• _TASK OBJECTIVE_
Copy the text of every item below word for word, and leave the pictures out of your answer.
SOURCE RECORDS Start Marker
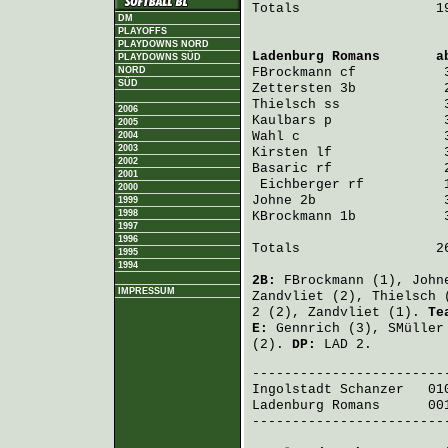
Totals                 19
DM
PLAYOFFS
PLAYDOWNS NORD
Ladenburg Romans
       a
PLAYDOWNS SÜD
NORD
FBrockmann
 cf           
SÜD
Zettersten
 3b           
Thielsch
 ss             
2006
Kaulbars
 p              
2005
Wahl
 c                  
2004
2003
Kirsten
 lf              
2002
Basaric
 rf              
2001
Eichberger
 rf          
2000
Johne
 2b                
1999
1998
KBrockmann
 1b           
1997
1996
Totals                 26
1995
1994
2B:
FBrockmann
(1),
John
IMPRESSUM
Zandvliet
(2),
Thielsch
(
2 (2),
Zandvliet
(1).
Te
E:
Gennrich
(3),
SMüller
(2).
DP:
LAD 2.
Ingolstadt Schanzer
   01
Ladenburg Romans
      00
-------------------------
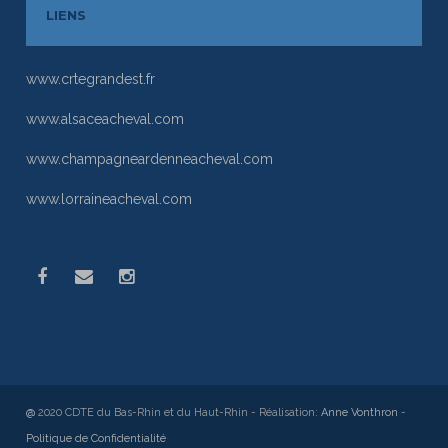
LIENS
www.crtegrandest.fr
www.alsaceacheval.com
www.champagneardenneacheval.com
www.lorraineacheval.com
@
2020 CDTE du Bas-Rhin et du Haut-Rhin - Réalisation:
Anne Vonthron
-
Politique de Confidentialité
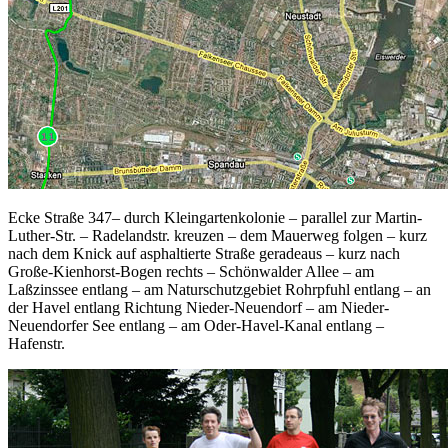
Ecke Straße 347– durch Kleingartenkolonie – parallel zur Martin-
Luther-Str. – Radelandstr. kreuzen – dem Mauerweg folgen – kurz
nach dem Knick auf asphaltierte Straße geradeaus – kurz nach
Große-Kienhorst-Bogen rechts – Schönwalder Allee – am
Laßzinssee entlang – am Naturschutzgebiet Rohrpfuhl entlang – an
der Havel entlang Richtung Nieder-Neuendorf – am Nieder-
Neuendorfer See entlang – am Oder-Havel-Kanal entlang –
Hafenstr.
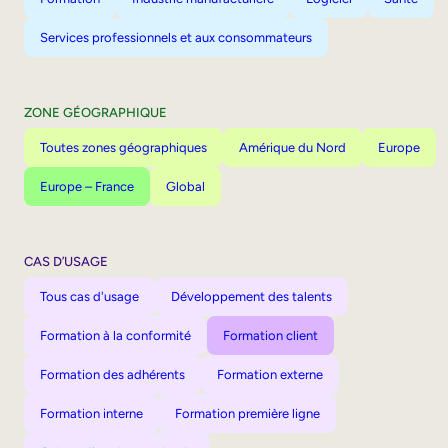
Services professionnels et aux consommateurs
ZONE GÉOGRAPHIQUE
Toutes zones géographiques
Amérique du Nord
Europe
Europe – France
Global
CAS D’USAGE
Tous cas d'usage
Développement des talents
Formation à la conformité
Formation client
Formation des adhérents
Formation externe
Formation interne
Formation première ligne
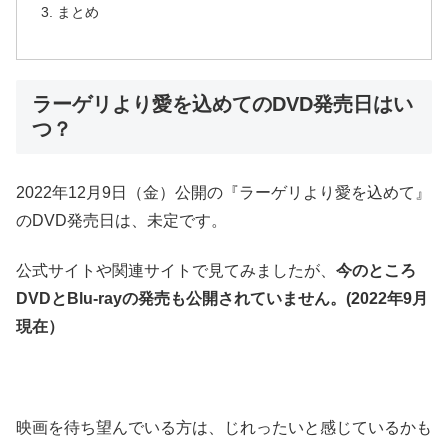
まとめ​​​​
​ラーゲリより愛を込めてのDVD発売日はい
つ？
2022年12月9日（金）公開の『ラーゲリより愛を込めて』
のDVD発売日は、未定です。
公式サイトや関連サイトで見てみましたが、
今のところ
DVDとBlu-rayの発売も公開されていません。(2022年9月
現在）
映画を待ち望んでいる方は、じれったいと感じているかも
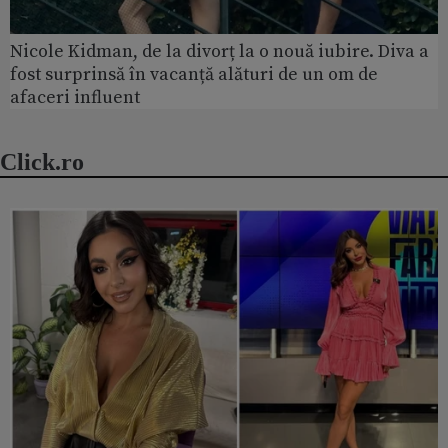
Nicole Kidman, de la divorț la o nouă iubire. Diva a
fost surprinsă în vacanță alături de un om de
afaceri influent
Click.ro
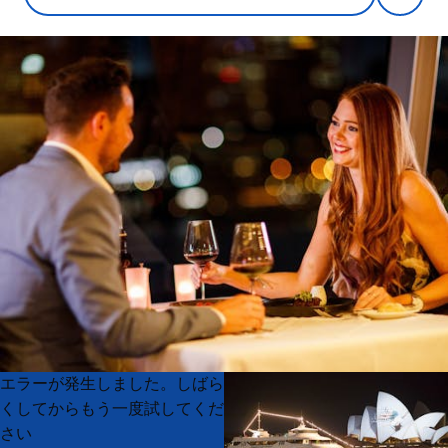
Product
Product
エラーが発生しました。しばら
List
List
くしてからもう一度試してくだ
さい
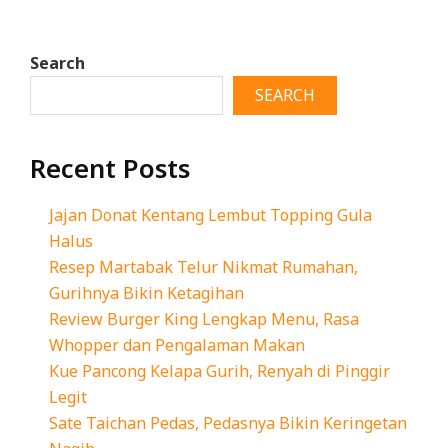
Search
SEARCH
Recent Posts
Jajan Donat Kentang Lembut Topping Gula
Halus
Resep Martabak Telur Nikmat Rumahan,
Gurihnya Bikin Ketagihan
Review Burger King Lengkap Menu, Rasa
Whopper dan Pengalaman Makan
Kue Pancong Kelapa Gurih, Renyah di Pinggir
Legit
Sate Taichan Pedas, Pedasnya Bikin Keringetan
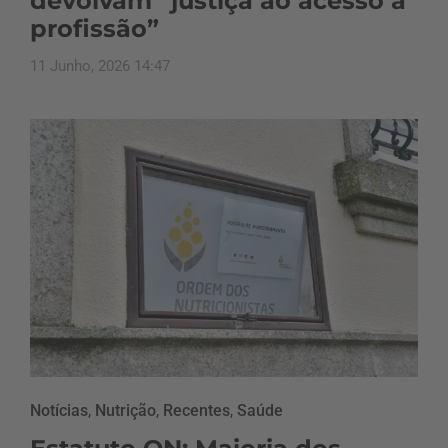
devolvam “justiça ao acesso à
profissão”
11 Junho, 2026 14:47
Notícias
,
Nutrição
,
Recentes
,
Saúde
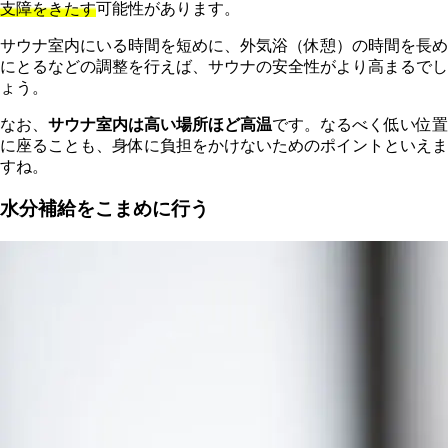
支障をきたす
可能性があります。
サウナ室内にいる時間を短めに、外気浴（休憩）の時間を長め
にとるなどの調整を行えば、サウナの安全性がより高まるでし
ょう。
なお、
サウナ室内は高い場所ほど高温
です。なるべく低い位置
に座ることも、身体に負担をかけないためのポイントといえま
すね。
水分補給をこまめに行う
SOURCE RECORDS End Marker
• _EXERCISE SOLUTION_
Totals                 19
DM
PLAYOFFS
PLAYDOWNS NORD
Ladenburg Romans
       a
PLAYDOWNS SÜD
NORD
FBrockmann
 cf           
SÜD
Zettersten
 3b           
Thielsch
 ss             
2006
Kaulbars
 p              
2005
Wahl
 c                  
2004
2003
Kirsten
 lf              
2002
Basaric
 rf              
2001
Eichberger
 rf          
2000
Johne
 2b                
1999
1998
KBrockmann
 1b           
1997
1996
Totals                 26
1995
1994
2B:
FBrockmann
(1),
John
IMPRESSUM
Zandvliet
(2),
Thielsch
(
2 (2),
Zandvliet
(1).
Te
E:
Gennrich
(3),
SMüller
(2).
DP:
LAD 2.
Ingolstadt Schanzer
   01
Ladenburg Romans
      00
-------------------------
LIENS
www.crtegrandest.fr
www.alsaceacheval.com
www.champagneardenneacheval.com
www.lorraineacheval.com
@
2020 CDTE du Bas-Rhin et du Haut-Rhin - Réalisation:
Anne Vonthron
-
Politique de Confidentialité
Ecke Straße 347– durch Kleingartenkolonie – parallel zur Martin-
Luther-Str. – Radelandstr. kreuzen – dem Mauerweg folgen – kurz
nach dem Knick auf asphaltierte Straße geradeaus – kurz nach
Große-Kienhorst-Bogen rechts – Schönwalder Allee – am
Laßzinssee entlang – am Naturschutzgebiet Rohrpfuhl entlang – an
der Havel entlang Richtung Nieder-Neuendorf – am Nieder-
Neuendorfer See entlang – am Oder-Havel-Kanal entlang –
Hafenstr.
Services professionnels et aux consommateurs
ZONE GÉOGRAPHIQUE
Toutes zones géographiques
Amérique du Nord
Europe
Europe – France
Global
CAS D’USAGE
Tous cas d'usage
Développement des talents
Formation à la conformité
Formation client
Formation des adhérents
Formation externe
Formation interne
Formation première ligne
まとめ​​​​
​ラーゲリより愛を込めてのDVD発売日はい
つ？
2022年12月9日（金）公開の『ラーゲリより愛を込めて』
のDVD発売日は、未定です。
公式サイトや関連サイトで見てみましたが、
今のところ
DVDとBlu-rayの発売も公開されていません。(2022年9月
現在）
映画を待ち望んでいる方は、じれったいと感じているかも
Nicole Kidman, de la divorț la o nouă iubire. Diva a
fost surprinsă în vacanță alături de un om de
afaceri influent
Click.ro
Product
Product
エラーが発生しました。しばら
List
List
くしてからもう一度試してくだ
さい
Search
SEARCH
Recent Posts
Jajan Donat Kentang Lembut Topping Gula
Halus
Resep Martabak Telur Nikmat Rumahan,
Gurihnya Bikin Ketagihan
Review Burger King Lengkap Menu, Rasa
Whopper dan Pengalaman Makan
Kue Pancong Kelapa Gurih, Renyah di Pinggir
Legit
Sate Taichan Pedas, Pedasnya Bikin Keringetan
devolvam “justiça ao acesso à
profissão”
11 Junho, 2026 14:47
Notícias
,
Nutrição
,
Recentes
,
Saúde
支障をきたす
可能性があります。
サウナ室内にいる時間を短めに、外気浴（休憩）の時間を長め
にとるなどの調整を行えば、サウナの安全性がより高まるでし
ょう。
なお、
サウナ室内は高い場所ほど高温
です。なるべく低い位置
に座ることも、身体に負担をかけないためのポイントといえま
すね。
水分補給をこまめに行う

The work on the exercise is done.